Bonds: Periphery bond yields drop on hopes for Greek deal
These were the movements in some of the most widely followed long-term sovereign bond yields:
US: 2.16% (+2bp)
UK: 1.88% (+1bp)
Germany: 0.55% (+1bp)
France: 0.85% (+0bp)
Italy: 1.86% (-8bp)
Spain: 1.80% (-6bp)
Japan: 0.39% (-3bp)
Portugal: 2.49% (-5bp)
Greece: 11.10% (-70bp)
Eurozone periphery bond yields headed lower on reports that Greek officials are now working on an agreement with their international counterparts aimed at alleviating the country’s looming financial crisis, but some economists and analysts reacted quite coolly to the news.
Jonathan Loynes, chief European economist at Capital Economics, had this to say: “we maintain our position that any deal which emerges over the coming days is likely to be nothing more than a stop-gap and will not address the fundamental issue of Greece’s contracting economy and expanding debt mountain.”
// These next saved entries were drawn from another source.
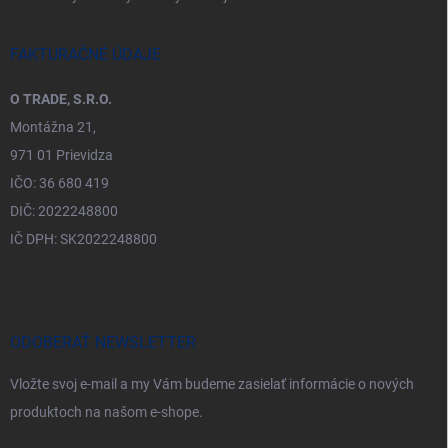
FAKTURAČNÉ ÚDAJE
O TRADE, S.R.O.
Montážna 21,
971 01 Prievidza
IČO: 36 680 419
DIČ: 2022248800
IČ DPH: SK2022248800
ODOBERAŤ NEWSLETTER
Vložte svoj e-mail a my Vám budeme zasielať informácie o nových
produktoch na našom e-shope.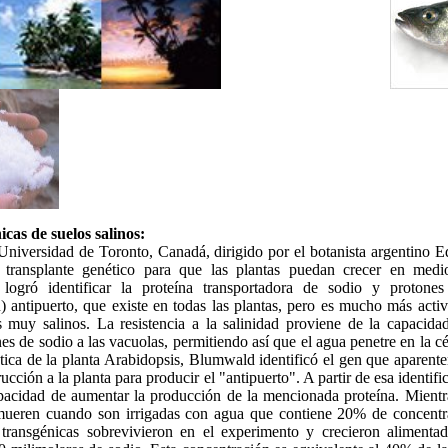
icas de suelos salinos:
Universidad de Toronto, Canadá, dirigido por el botanista argentino
 transplante genético para que las plantas puedan crecer en medio
e logró identificar la proteína transportadora de sodio y protone
) antipuerto, que existe en todas las plantas, pero es mucho más acti
s muy salinos. La resistencia a la salinidad proviene de la capacida
nes de sodio a las vacuolas, permitiendo así que el agua penetre en la c
tica de la planta Arabidopsis, Blumwald identificó el gen que aparen
rucción a la planta para producir el "antipuerto". A partir de esa identif
apacidad de aumentar la producción de la mencionada proteína. Mientra
mueren cuando son irrigadas con agua que contiene 20% de concentr
s transgénicas sobrevivieron en el experimento y crecieron aliment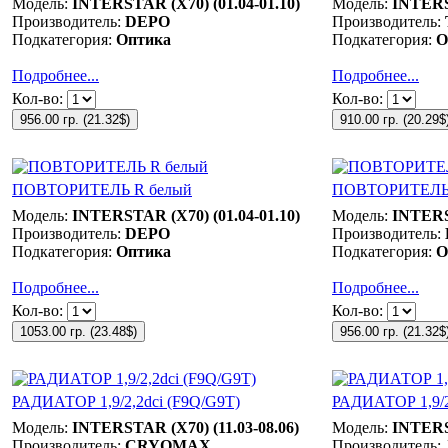
Модель:
INTERSTAR (X70) (01.04-01.10)
Модель:
INTERST
Производитель:
DEPO
Производитель:
Подкатегория:
Оптика
Подкатегория:
О
Подробнее...
Подробнее...
Кол-во:
Кол-во:
956.00 гр.
(
21.32$
)
910.00 гр.
(
20.29$
ПОВТОРИТЕЛЬ R белый
ПОВТОРИТЕЛЬ 
Модель:
INTERSTAR (X70) (01.04-01.10)
Модель:
INTERST
Производитель:
DEPO
Производитель:
Подкатегория:
Оптика
Подкатегория:
О
Подробнее...
Подробнее...
Кол-во:
Кол-во:
1053.00 гр.
(
23.48$
)
956.00 гр.
(
21.32$
РАДИАТОР 1,9/2,2dci (F9Q/G9T)
РАДИАТОР 1,9/2
Модель:
INTERSTAR (X70) (11.03-08.06)
Модель:
INTERST
Производитель:
CRYOMAX
Производитель: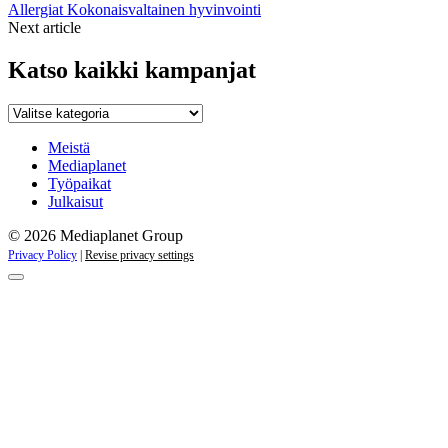
Allergiat
Kokonaisvaltainen hyvinvointi
Next article
Katso kaikki kampanjat
Katso
kaikki
kampanjat
Meistä
Mediaplanet
Työpaikat
Julkaisut
© 2026 Mediaplanet Group
Privacy Policy
|
Revise privacy settings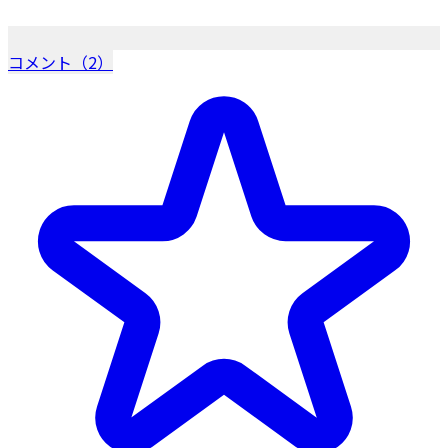
コメント（2）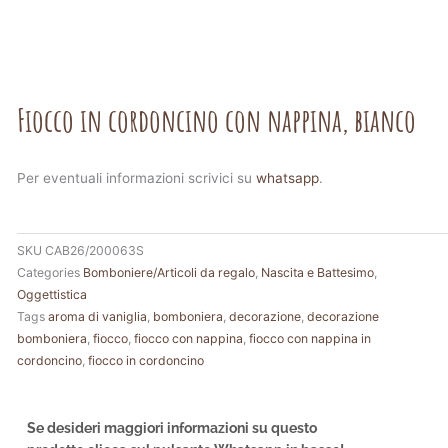
Fiocco in cordoncino con nappina, bianco
Per eventuali informazioni scrivici su
whatsapp
.
SKU
CAB26/200063S
Categories
Bomboniere/Articoli da regalo
,
Nascita e Battesimo
,
Oggettistica
Tags
aroma di vaniglia
,
bomboniera
,
decorazione
,
decorazione
bomboniera
,
fiocco
,
fiocco con nappina
,
fiocco con nappina in
cordoncino
,
fiocco in cordoncino
Se desideri maggiori informazioni su questo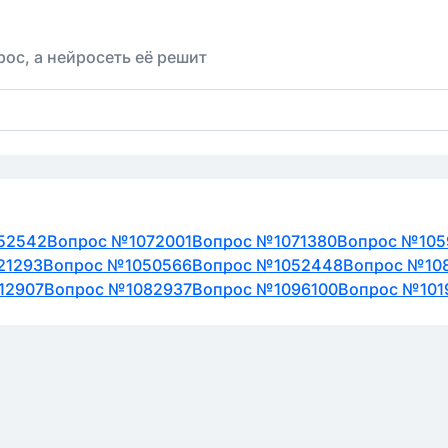
ос, а нейросеть её решит
52542
Вопрос №1072001
Вопрос №1071380
Вопрос №105
21293
Вопрос №1050566
Вопрос №1052448
Вопрос №10
12907
Вопрос №1082937
Вопрос №1096100
Вопрос №101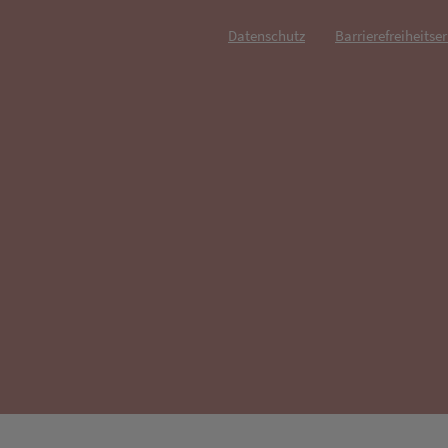
Datenschutz
Barrierefreiheitse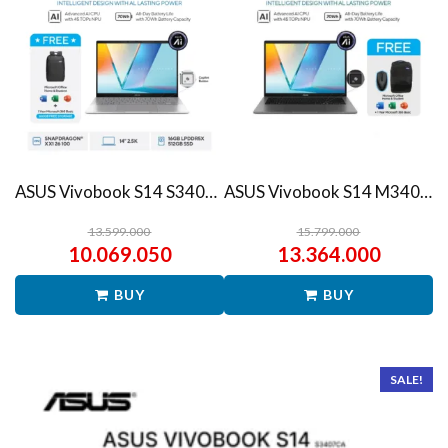
ASUS Vivobook S14 S3407QA – IPSP151M – Matte Gray
ASUS Vivobook S14 M3407HA Ryzen 7 260 1TB SSD 16GB WUXGA IPS Win11+OHS
13.599.000
15.799.000
10.069.050
13.364.000
BUY
BUY
SALE!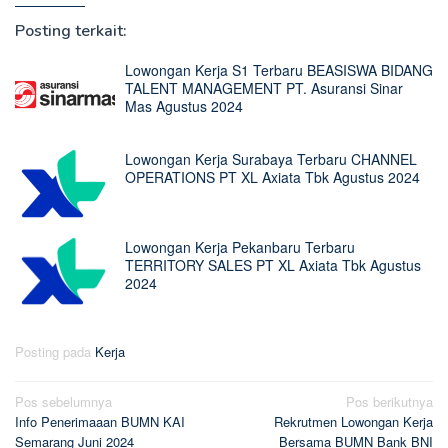
Posting terkait:
Lowongan Kerja S1 Terbaru BEASISWA BIDANG
TALENT MANAGEMENT PT. Asuransi Sinar
Mas Agustus 2024
Lowongan Kerja Surabaya Terbaru CHANNEL
OPERATIONS PT XL Axiata Tbk Agustus 2024
Lowongan Kerja Pekanbaru Terbaru
TERRITORY SALES PT XL Axiata Tbk Agustus
2024
Posting pada
Kerja
Navigasi
Pos sebelumnya
Pos berikutnya
Info Penerimaaan BUMN KAI
Rekrutmen Lowongan Kerja
pos
Semarang Juni 2024
Bersama BUMN Bank BNI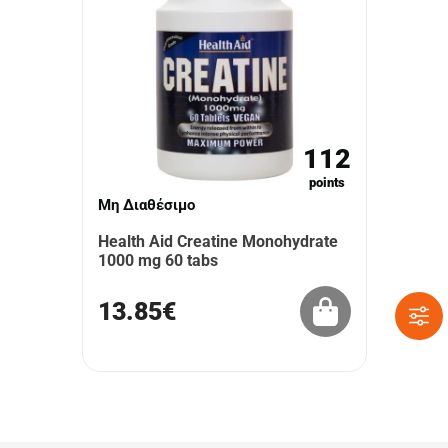
112
points
Μη Διαθέσιμο
Health Aid Creatine Monohydrate
1000 mg 60 tabs
13.85€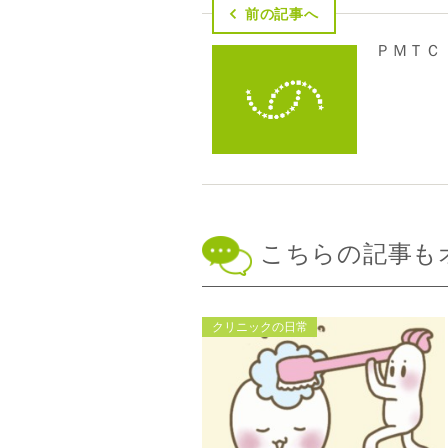
前の記事へ
ＰＭＴＣ
こちらの記事も
クリニックの日常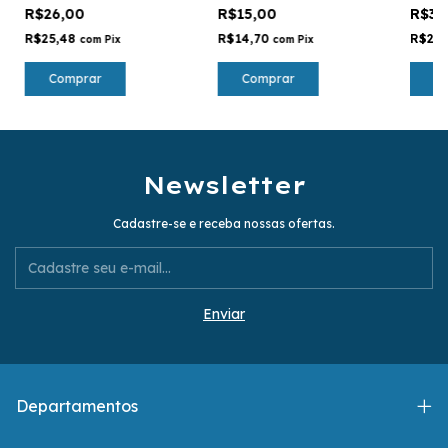
Diagnóstico na área da
Árvore
R$26,00
R$15,00
R$30
saúde 15x 25 cm
Kabba
da Ár
R$25,48
R$14,70
R$29
com
Pix
com
Pix
Comprar
Comprar
C
Newsletter
Cadastre-se e receba nossas ofertas.
Departamentos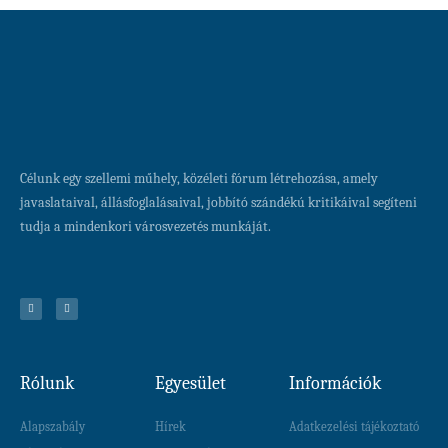
Célunk egy szellemi műhely, közéleti fórum létrehozása, amely
javaslataival, állásfoglalásaival, jobbító szándékú kritikáival segíteni
tudja a mindenkori városvezetés munkáját.
Rólunk
Egyesület
Információk
Alapszabály
Hírek
Adatkezelési tájékoztató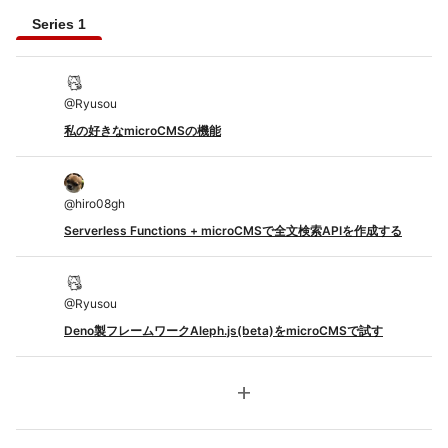
Series 1
@
Ryusou
私の好きなmicroCMSの機能
@
hiro08gh
Serverless Functions + microCMSで全文検索APIを作成する
@
Ryusou
Deno製フレームワークAleph.js(beta)をmicroCMSで試す
add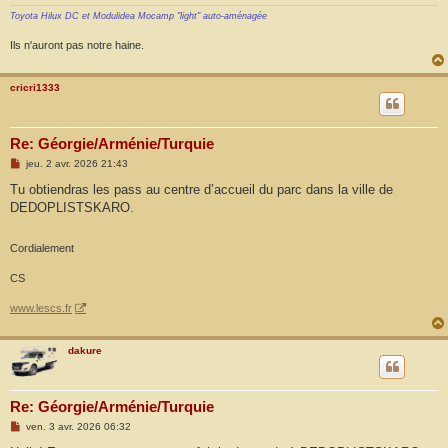
Toyota Hilux DC et Modulidea Mocamp "light" auto-aménagée
Ils n'auront pas notre haine.
cricri1333
Re: Géorgie/Arménie/Turquie
M
jeu. 2 avr. 2026 21:43
e
s
Tu obtiendras les pass au centre d’accueil du parc dans la ville de
s
DEDOPLISTSKARO.
a
g
e
Cordialement
CS
www.lescs.fr
dakure
Re: Géorgie/Arménie/Turquie
M
ven. 3 avr. 2026 06:32
e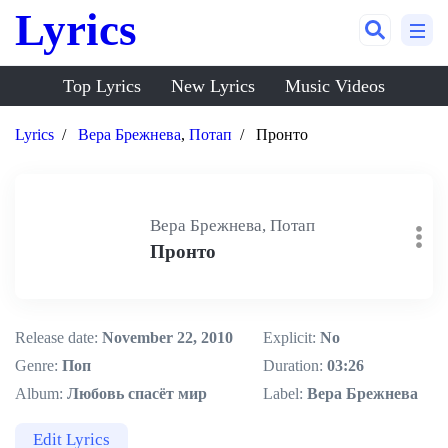
Lyrics
Top Lyrics
New Lyrics
Music Videos
Lyrics
Вера Брежнева
,
Потап
Пронто
Вера Брежнева, Потап
Пронто
Release date:
November 22, 2010
Explicit:
No
Genre:
Поп
Duration:
03:26
Album:
Любовь спасёт мир
Label:
Вера Брежнева
Edit Lyrics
Indeed, the vice-president of the European Commission went on record as saying that a deal was not imminent and even the Greek official who made the initial remarks which set off the buying spree admitted there were still disagreements with creditors.
Greek two-year note yields dropped by 106 basis points to reach 23.80%.
In parallel, via the Queen’s speech the new government set out its priorities for the next parliament.
These are, foremost, to hold an in/out referendum on Europe before 2017 and passing a bill which will avoid income tax, VAT or national insurance rising over the next legislature.
Katja Hall, CBI Deputy Director-General gave the speech a resounding endorsement saying: “This is a jam-packed Queen’s Speech, with a strong focus on stepping up a gear on the economic recovery – locking in growth, creating jobs and boosting investment right across the country.”